Шум, который они производят, ужасен, их жужжание не прекращается, так что невозможно сосредоточиться, невозможно даже просто думать. Это не мешает мне отгонять их, шлепая по ним ладонями, но очень мешает придумать хоть какой-нибудь план, который позволил бы нам спастись от их атаки. Флинт тоже отшвыривает их в стороны – но ему тяжелее, чем мне, поскольку он не состоит из камня, – и, видимо, Хадсон сразу же замечает, что нам троим приходится несладко.
Это становится ясно, когда все атакующие нас пчелы вмиг превращаются в пыль – после чего Хадсон тотчас испускает душераздирающий крик и падает наземь в нескольких футах от кромки воды, сжимая голову руками.
Глава 96 Спасения нет
Глава 96
Спасения нет
– Хадсон! – истошно кричу я и, огибая дерево, бегу к нему. – Хадсон, что с тобой?
Но он не отвечает, а только продолжает сжимать голову руками и корчиться на земле.
Поначалу я не могу понять, что с ним происходит – в Кэтмире он разрушил стадион, во время Испытаний обратил в пыль тысячи теневых жуков, много ночей подряд уничтожал скелеты горгулий, но после этого у него никогда не было такой реакции. Да, ему бывает тяжело использовать этот дар, потому что при этом он погружается в сознание тех, кого уничтожает – поэтому-то мне всегда не по себе, когда он это делает, – но так плохо, как сейчас, ему еще не было никогда. Никогда.
Так что же такого особенного было в этих пчелах?

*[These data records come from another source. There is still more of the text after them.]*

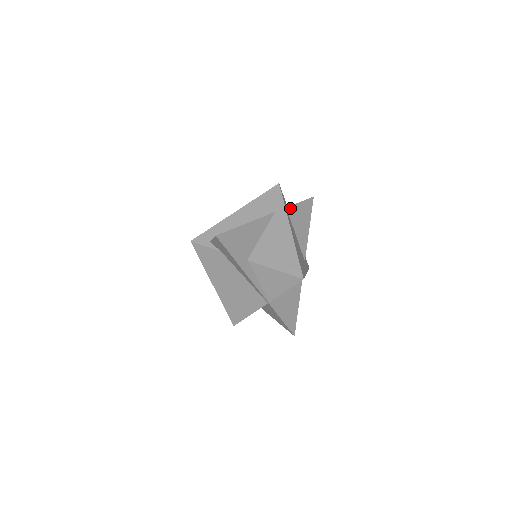
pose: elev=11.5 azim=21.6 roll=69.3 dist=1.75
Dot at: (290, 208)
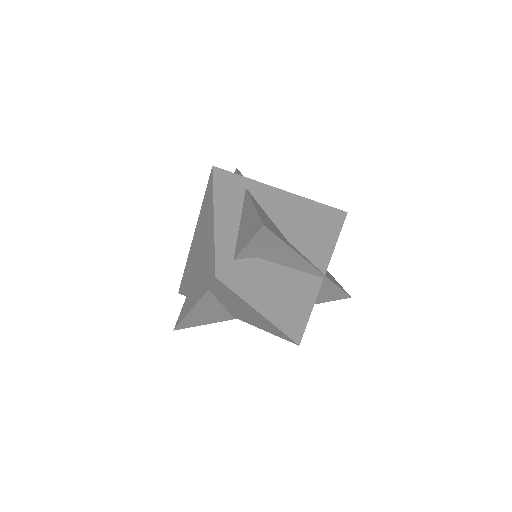
Dot at: occluded
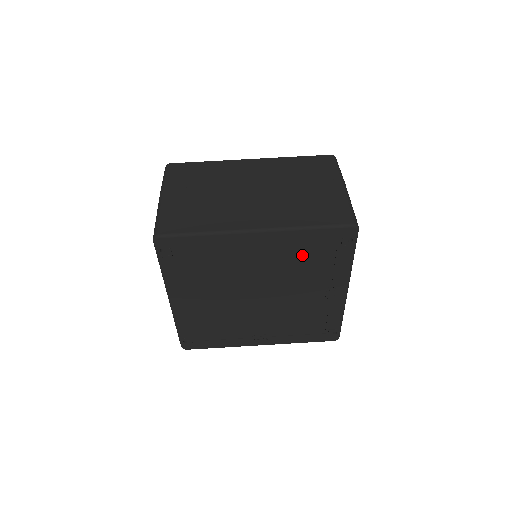
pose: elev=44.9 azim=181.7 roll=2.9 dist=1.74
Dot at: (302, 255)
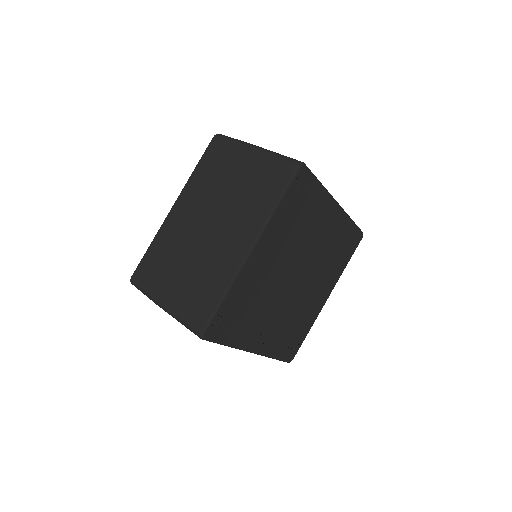
Dot at: (337, 244)
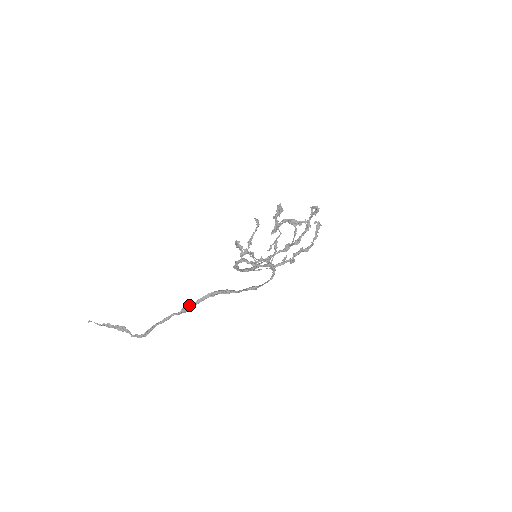
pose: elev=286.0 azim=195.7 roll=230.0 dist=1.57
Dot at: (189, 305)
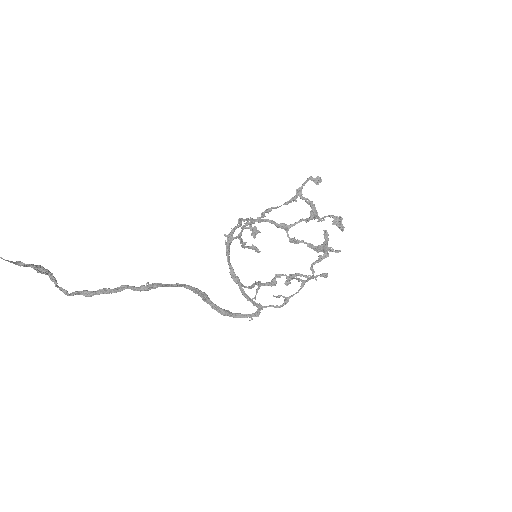
Dot at: (154, 286)
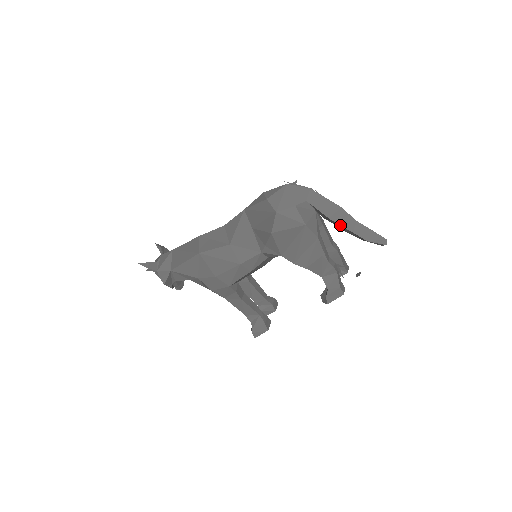
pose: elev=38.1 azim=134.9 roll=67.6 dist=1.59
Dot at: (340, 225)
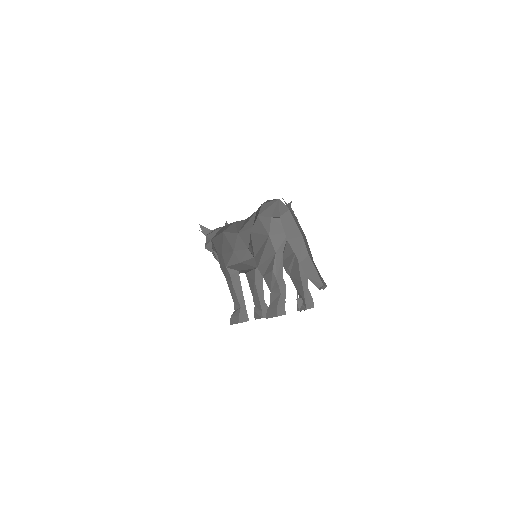
Dot at: (293, 250)
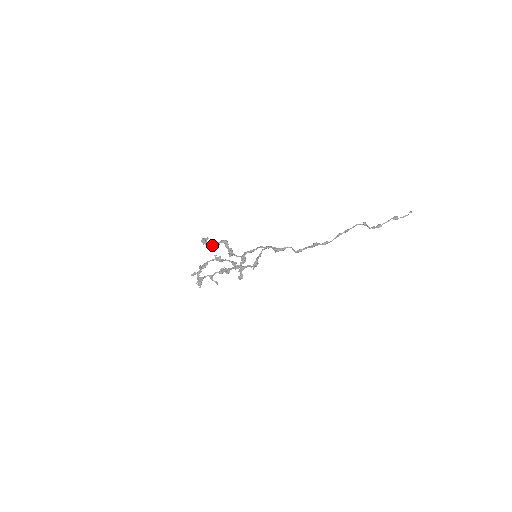
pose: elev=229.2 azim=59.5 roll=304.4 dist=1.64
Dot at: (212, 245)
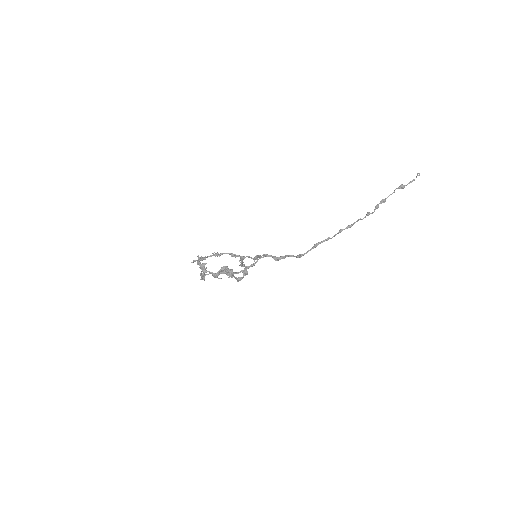
Dot at: occluded
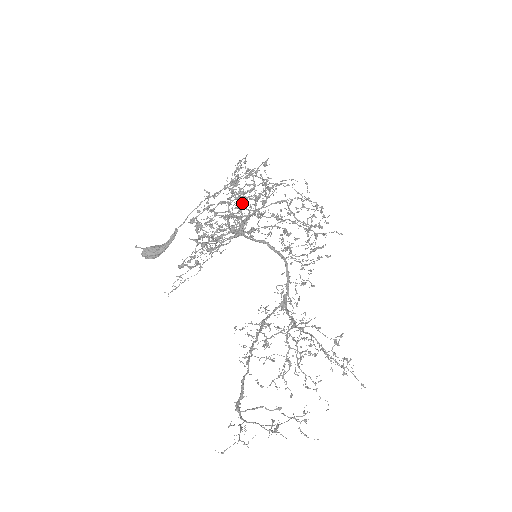
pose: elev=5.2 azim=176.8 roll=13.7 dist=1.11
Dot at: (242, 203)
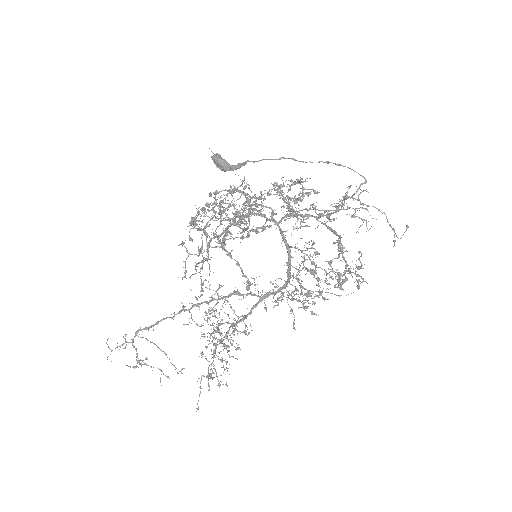
Dot at: (300, 199)
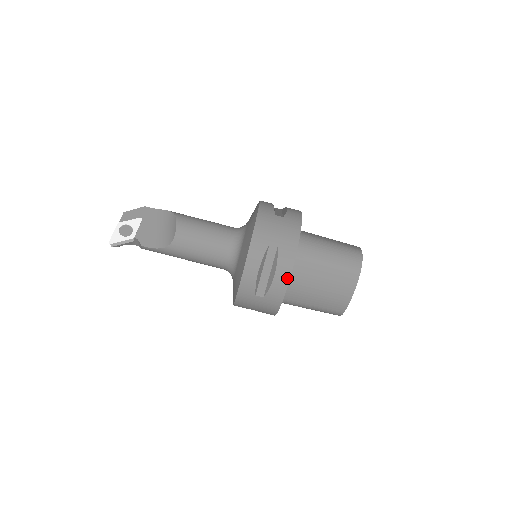
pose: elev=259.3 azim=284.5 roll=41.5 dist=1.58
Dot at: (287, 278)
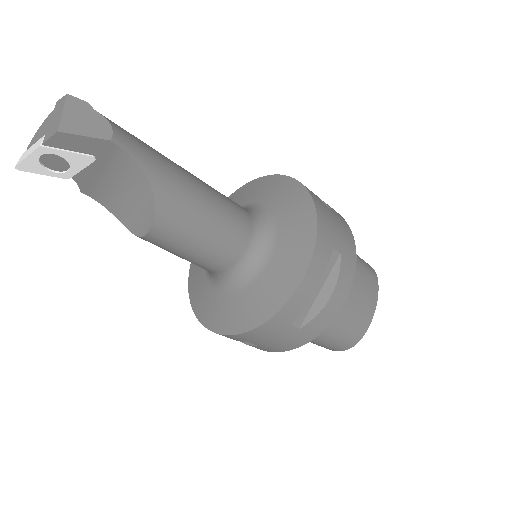
Dot at: occluded
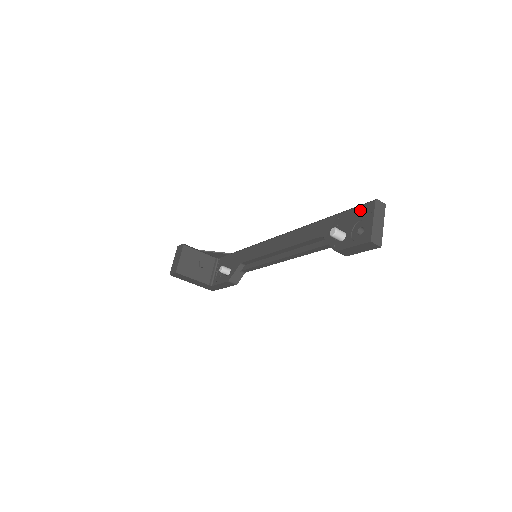
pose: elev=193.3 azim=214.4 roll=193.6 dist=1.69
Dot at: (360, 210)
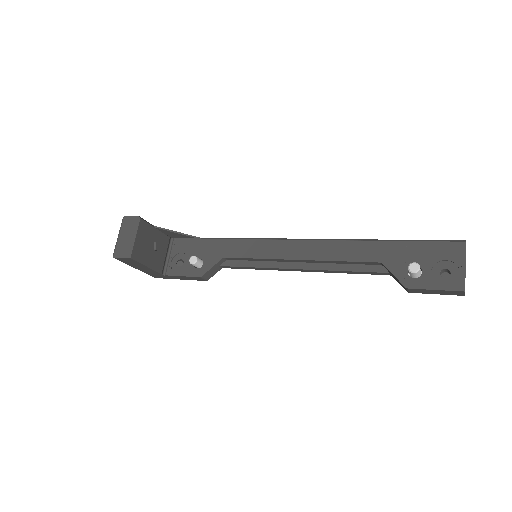
Dot at: (443, 247)
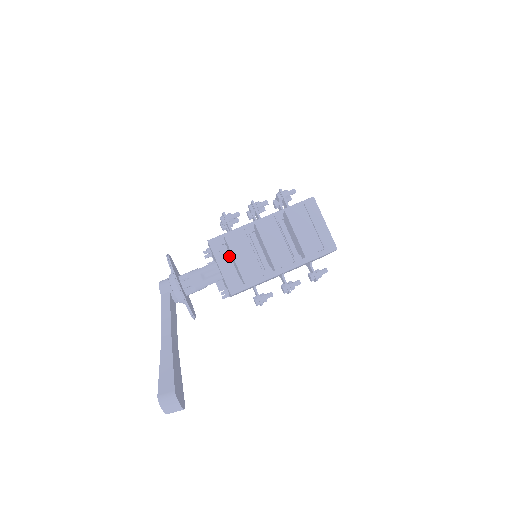
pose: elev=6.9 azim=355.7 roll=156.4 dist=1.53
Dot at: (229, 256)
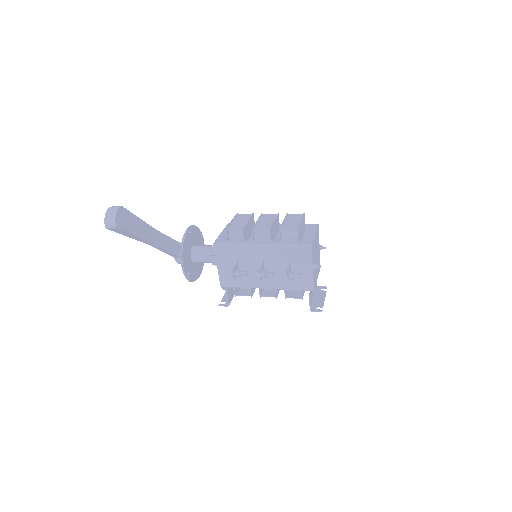
Dot at: occluded
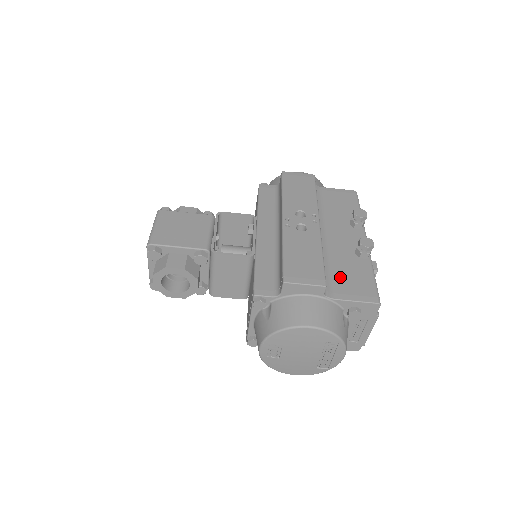
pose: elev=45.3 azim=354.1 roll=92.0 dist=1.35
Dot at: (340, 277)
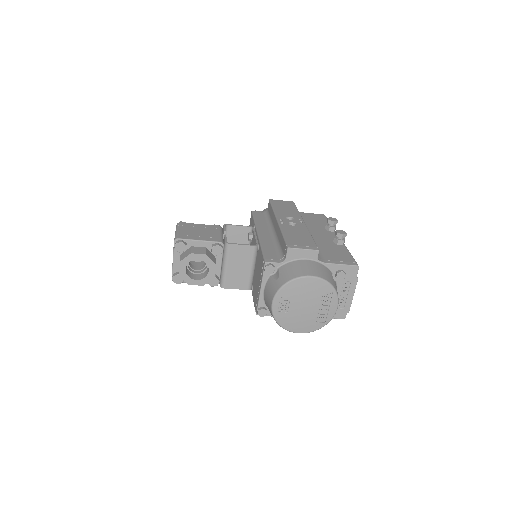
Dot at: (326, 253)
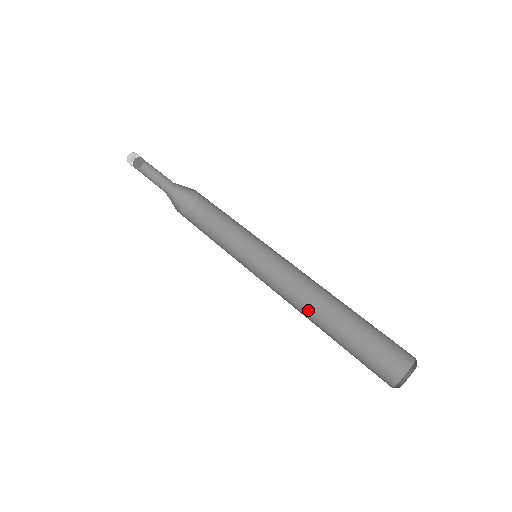
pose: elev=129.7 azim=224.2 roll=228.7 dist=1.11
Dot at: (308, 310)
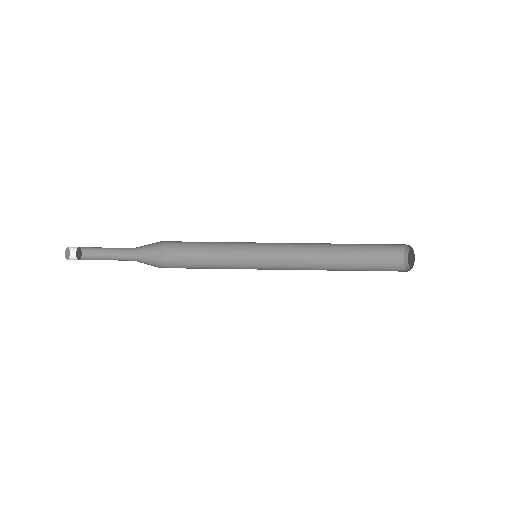
Dot at: (318, 268)
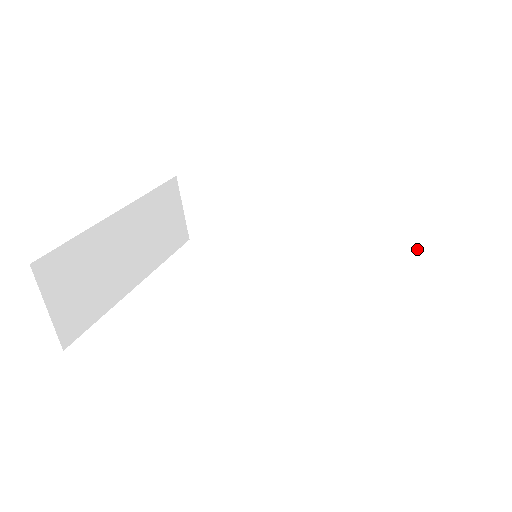
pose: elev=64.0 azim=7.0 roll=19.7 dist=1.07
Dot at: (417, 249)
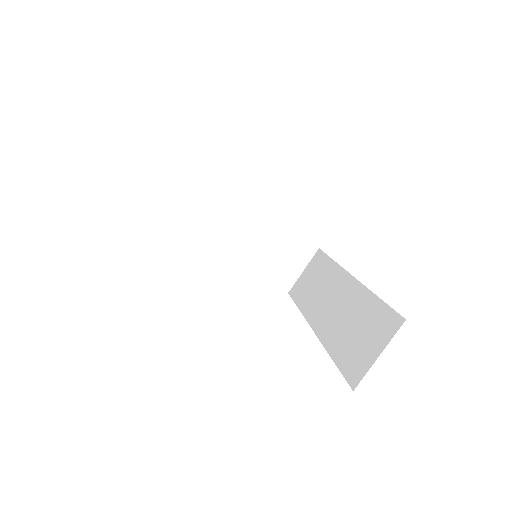
Dot at: (351, 387)
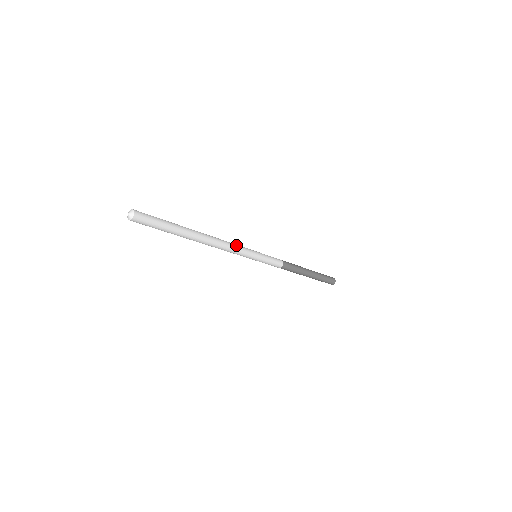
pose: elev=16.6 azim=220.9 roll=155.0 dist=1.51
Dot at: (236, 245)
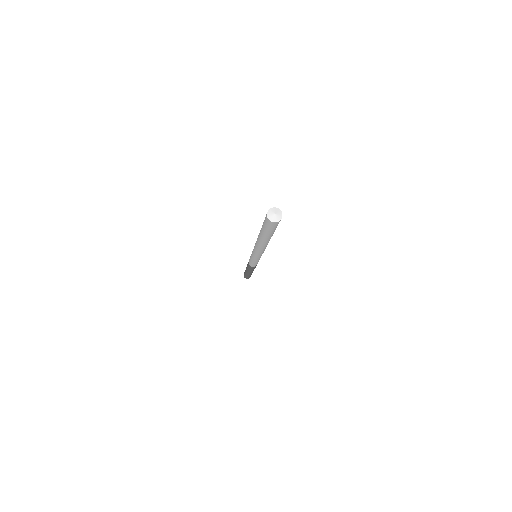
Dot at: occluded
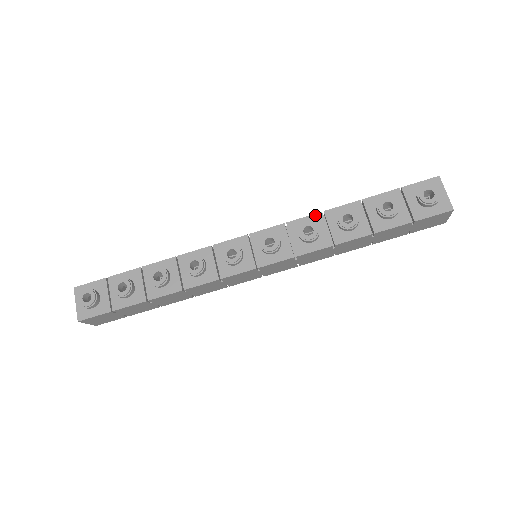
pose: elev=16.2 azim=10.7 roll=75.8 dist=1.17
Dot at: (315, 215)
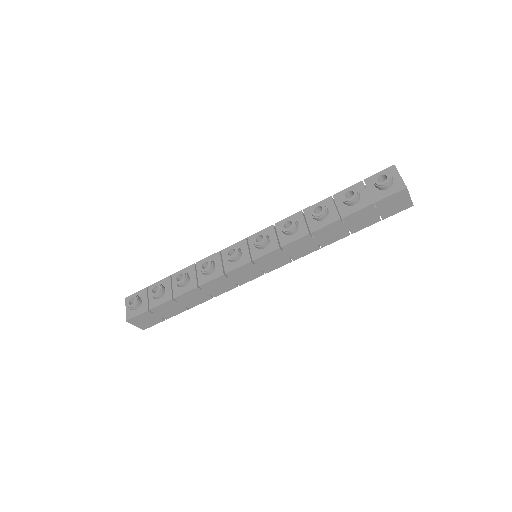
Dot at: (296, 214)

Почему погружение в их сознание стало для него невыносимым?
– Хадсон. – Мне хочется опуститься на землю рядом с ним, обхватить его голову ладонями, но я все еще держу в руках оба флакона, к тому же он так корчится и извивается, что приблизиться к нему вплотную невозможно.
Он стонет, произнося одно и то же слово опять, опять и опять:
– Души. Души. Души. Души.
И тут меня осеняет. Эти пчелы не просто защищают соты – они производят содержащийся в них мед. Тот самый мед, за которым мы сюда явились, Небесную Росу, которая каким-то образом может разъединить две соединенные души. А если этот мед имеет Небесное происхождение, логично было бы сделать вывод, что то же самое истинно в отношении пчел, производящих его.
– Боже, – шепчу я, и у меня падает сердце. Обратив в пыль этих пчел, Хадсон погрузился в сознание некого древнего Небесного существа.
Меня захлестывает страх – а что, если Хадсон не придет в себя? Сможет ли его разум отпустить то, что он увидел? То, что он почувствовал? Или же эта боль останется с ним навсегда?
От этой мысли у меня опять падает сердце, но я стараюсь не подавать виду. Оглядевшись по сторонам, я вижу, что Хадсон не единственный, кто пострадал.